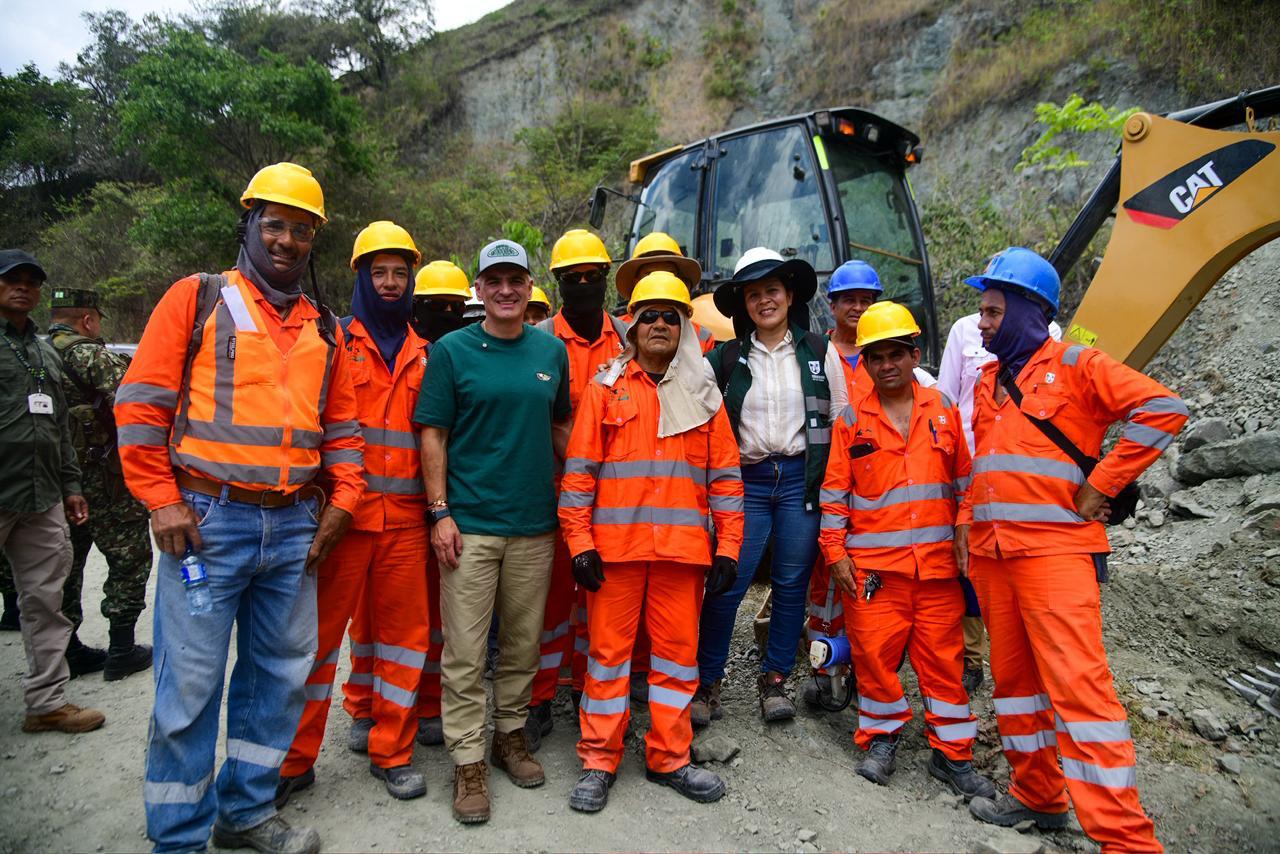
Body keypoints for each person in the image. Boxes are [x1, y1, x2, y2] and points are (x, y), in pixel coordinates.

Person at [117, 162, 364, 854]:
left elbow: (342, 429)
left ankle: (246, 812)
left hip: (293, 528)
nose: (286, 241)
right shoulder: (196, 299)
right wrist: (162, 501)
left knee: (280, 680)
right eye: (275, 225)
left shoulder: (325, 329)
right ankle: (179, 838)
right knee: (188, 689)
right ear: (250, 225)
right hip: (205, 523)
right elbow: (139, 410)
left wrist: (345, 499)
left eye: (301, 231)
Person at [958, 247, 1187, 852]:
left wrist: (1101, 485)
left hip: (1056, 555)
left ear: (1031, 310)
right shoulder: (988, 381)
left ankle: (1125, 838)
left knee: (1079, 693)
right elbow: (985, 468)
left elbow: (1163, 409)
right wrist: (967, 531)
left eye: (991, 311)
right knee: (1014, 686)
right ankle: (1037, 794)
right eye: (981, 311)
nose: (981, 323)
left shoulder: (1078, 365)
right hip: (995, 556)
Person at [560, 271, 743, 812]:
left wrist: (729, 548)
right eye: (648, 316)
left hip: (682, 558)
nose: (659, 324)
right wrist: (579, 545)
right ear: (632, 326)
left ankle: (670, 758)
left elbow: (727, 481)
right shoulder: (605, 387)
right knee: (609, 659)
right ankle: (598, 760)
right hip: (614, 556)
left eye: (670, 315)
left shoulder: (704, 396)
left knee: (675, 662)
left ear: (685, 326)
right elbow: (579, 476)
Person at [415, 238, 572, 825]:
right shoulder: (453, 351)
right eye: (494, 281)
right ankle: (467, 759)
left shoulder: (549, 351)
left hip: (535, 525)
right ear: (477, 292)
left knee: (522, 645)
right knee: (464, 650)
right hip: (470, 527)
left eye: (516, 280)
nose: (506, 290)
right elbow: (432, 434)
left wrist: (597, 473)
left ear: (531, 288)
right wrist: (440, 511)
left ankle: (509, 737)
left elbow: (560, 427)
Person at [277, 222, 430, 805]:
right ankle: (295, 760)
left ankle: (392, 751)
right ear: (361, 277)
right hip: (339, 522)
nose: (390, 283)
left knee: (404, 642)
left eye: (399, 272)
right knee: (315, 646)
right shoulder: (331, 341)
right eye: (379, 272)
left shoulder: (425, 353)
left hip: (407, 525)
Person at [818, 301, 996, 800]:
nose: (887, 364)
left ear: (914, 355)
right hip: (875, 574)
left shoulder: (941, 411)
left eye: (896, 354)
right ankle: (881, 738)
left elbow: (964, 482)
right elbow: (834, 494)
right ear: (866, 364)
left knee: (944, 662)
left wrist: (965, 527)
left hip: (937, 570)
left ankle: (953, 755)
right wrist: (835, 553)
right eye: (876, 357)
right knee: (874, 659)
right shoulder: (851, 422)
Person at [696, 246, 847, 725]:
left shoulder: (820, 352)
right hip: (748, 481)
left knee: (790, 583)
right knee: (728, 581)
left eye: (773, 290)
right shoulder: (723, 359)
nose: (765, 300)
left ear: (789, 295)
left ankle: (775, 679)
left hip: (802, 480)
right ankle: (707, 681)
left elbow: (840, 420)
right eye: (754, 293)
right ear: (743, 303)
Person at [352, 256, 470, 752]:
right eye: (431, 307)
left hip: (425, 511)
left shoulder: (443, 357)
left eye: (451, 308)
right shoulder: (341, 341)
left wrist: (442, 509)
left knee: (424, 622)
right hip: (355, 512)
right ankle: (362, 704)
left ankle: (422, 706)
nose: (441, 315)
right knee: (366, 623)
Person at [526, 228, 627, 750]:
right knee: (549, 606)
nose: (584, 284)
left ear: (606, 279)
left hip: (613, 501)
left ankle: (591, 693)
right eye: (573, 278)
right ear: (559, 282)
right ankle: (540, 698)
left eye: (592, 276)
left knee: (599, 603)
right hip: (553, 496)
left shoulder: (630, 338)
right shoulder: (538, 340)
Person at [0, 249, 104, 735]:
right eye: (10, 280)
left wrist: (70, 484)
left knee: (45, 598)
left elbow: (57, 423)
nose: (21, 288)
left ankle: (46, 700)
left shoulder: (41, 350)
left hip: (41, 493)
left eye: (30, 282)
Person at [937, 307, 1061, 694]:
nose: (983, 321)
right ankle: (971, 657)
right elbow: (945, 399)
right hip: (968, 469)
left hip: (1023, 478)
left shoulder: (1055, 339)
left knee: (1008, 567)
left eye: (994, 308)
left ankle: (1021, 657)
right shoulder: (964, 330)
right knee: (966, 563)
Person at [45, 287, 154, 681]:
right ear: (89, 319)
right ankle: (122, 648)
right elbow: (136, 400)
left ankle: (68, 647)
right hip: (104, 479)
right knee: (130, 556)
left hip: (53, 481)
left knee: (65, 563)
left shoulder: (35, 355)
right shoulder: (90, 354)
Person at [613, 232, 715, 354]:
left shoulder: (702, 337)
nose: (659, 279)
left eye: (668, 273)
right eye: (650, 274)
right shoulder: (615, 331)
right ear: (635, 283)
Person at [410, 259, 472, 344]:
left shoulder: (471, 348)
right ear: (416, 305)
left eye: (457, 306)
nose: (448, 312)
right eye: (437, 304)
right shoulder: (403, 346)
- - - -
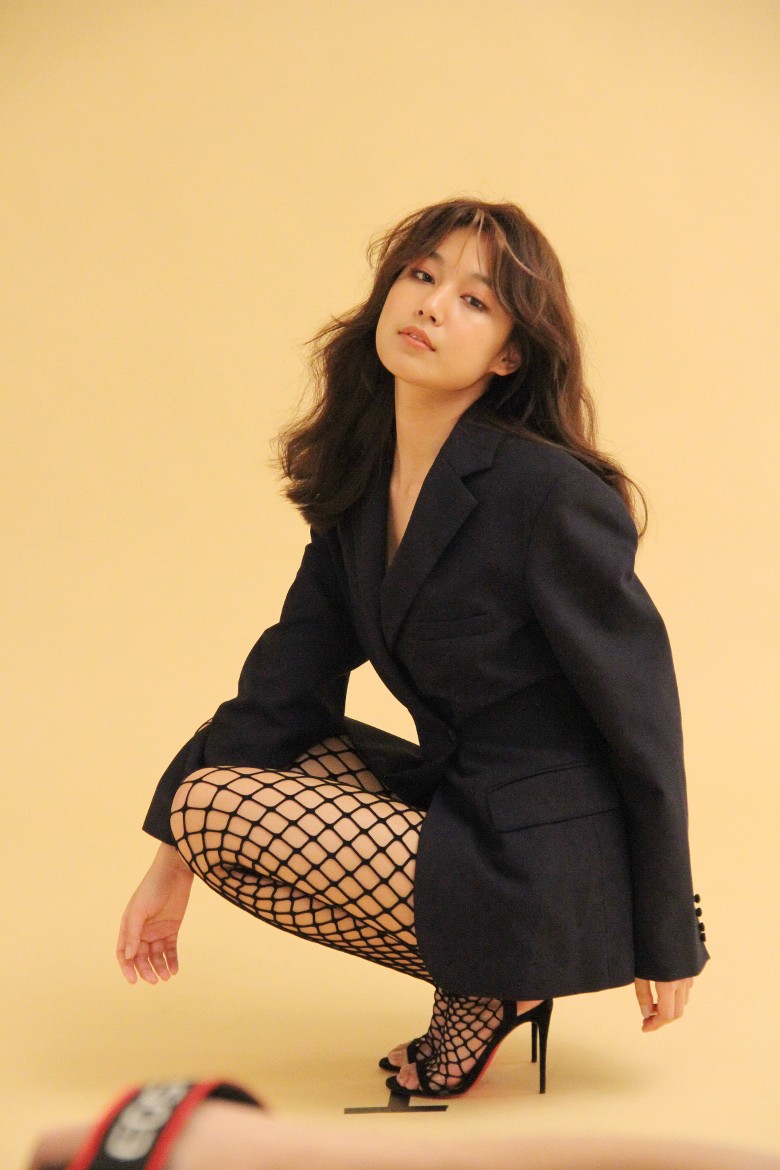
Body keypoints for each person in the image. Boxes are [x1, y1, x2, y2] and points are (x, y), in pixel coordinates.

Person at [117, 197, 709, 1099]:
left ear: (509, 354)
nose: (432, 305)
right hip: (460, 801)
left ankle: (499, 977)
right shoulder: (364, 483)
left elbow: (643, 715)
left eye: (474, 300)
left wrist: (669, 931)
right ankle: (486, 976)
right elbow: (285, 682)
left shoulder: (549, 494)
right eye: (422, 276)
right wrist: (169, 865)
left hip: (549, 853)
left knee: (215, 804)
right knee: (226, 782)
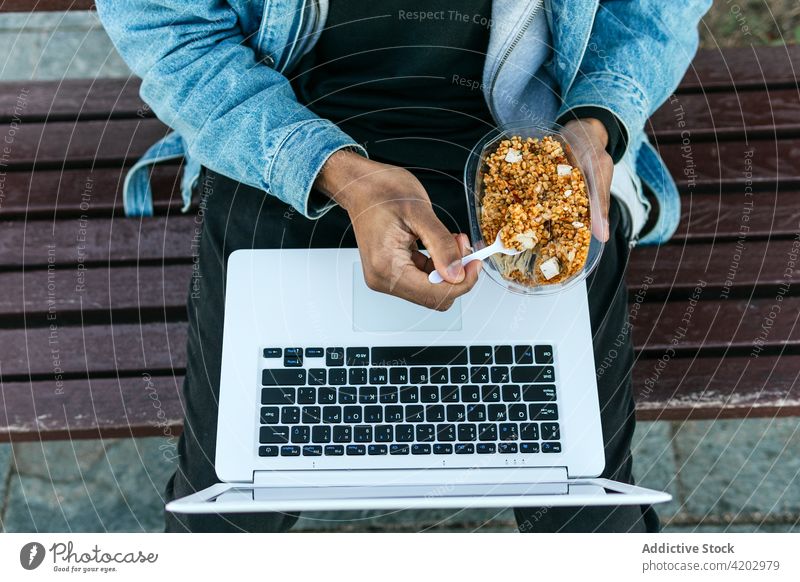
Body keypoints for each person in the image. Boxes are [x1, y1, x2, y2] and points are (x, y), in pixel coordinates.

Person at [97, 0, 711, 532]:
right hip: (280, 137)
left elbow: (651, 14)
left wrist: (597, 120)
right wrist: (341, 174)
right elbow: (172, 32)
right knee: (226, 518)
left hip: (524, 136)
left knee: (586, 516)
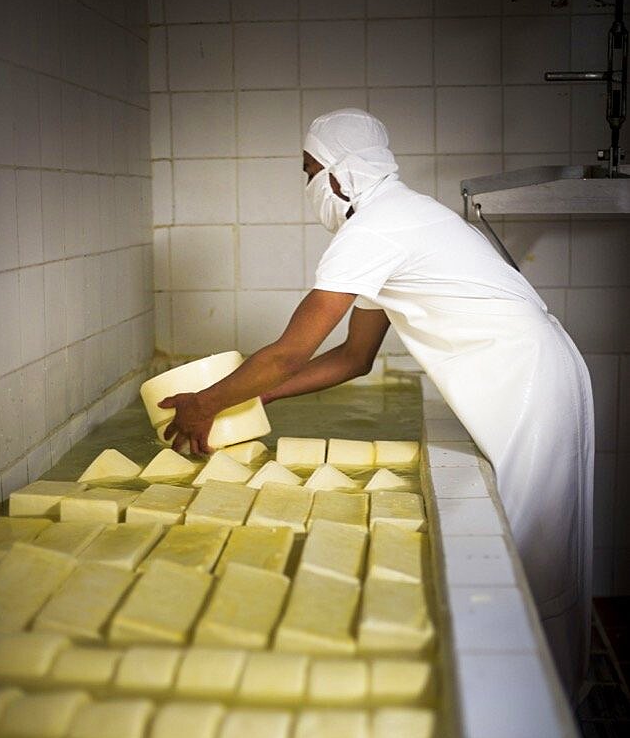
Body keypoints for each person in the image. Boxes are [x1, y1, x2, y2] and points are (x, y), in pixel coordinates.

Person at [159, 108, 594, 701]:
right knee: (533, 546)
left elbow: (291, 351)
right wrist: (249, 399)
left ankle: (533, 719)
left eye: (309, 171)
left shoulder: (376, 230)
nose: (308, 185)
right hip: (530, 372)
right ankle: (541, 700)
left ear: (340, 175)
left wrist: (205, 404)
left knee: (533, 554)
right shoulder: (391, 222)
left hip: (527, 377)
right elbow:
- - - -
# Assignment:
Word for word, restate the lines above from the line containing "left eye: (30, 282)" through the line containing "right shoulder: (403, 346)", with both included and nothing else.

# Result:
left eye: (30, 282)
Person at [937, 307, 1061, 694]:
nose: (983, 321)
right ankle: (971, 657)
right elbow: (945, 399)
right hip: (968, 469)
left hip: (1023, 478)
left shoulder: (1055, 339)
left knee: (1008, 567)
left eye: (994, 308)
left ankle: (1021, 657)
right shoulder: (964, 330)
right knee: (966, 563)
Person at [45, 287, 154, 681]:
right ear: (89, 319)
right ankle: (122, 648)
right elbow: (136, 400)
left ankle: (68, 647)
right hip: (104, 479)
right knee: (130, 556)
left hip: (53, 481)
left knee: (65, 563)
left shoulder: (35, 355)
right shoulder: (90, 354)
Person at [613, 232, 715, 354]:
left shoulder: (702, 337)
nose: (659, 279)
left eye: (668, 273)
right eye: (650, 274)
right shoulder: (615, 331)
right ear: (635, 283)
Person at [410, 259, 472, 344]:
left shoulder: (471, 348)
right ear: (416, 305)
left eye: (457, 306)
nose: (448, 312)
right eye: (437, 304)
right shoulder: (403, 346)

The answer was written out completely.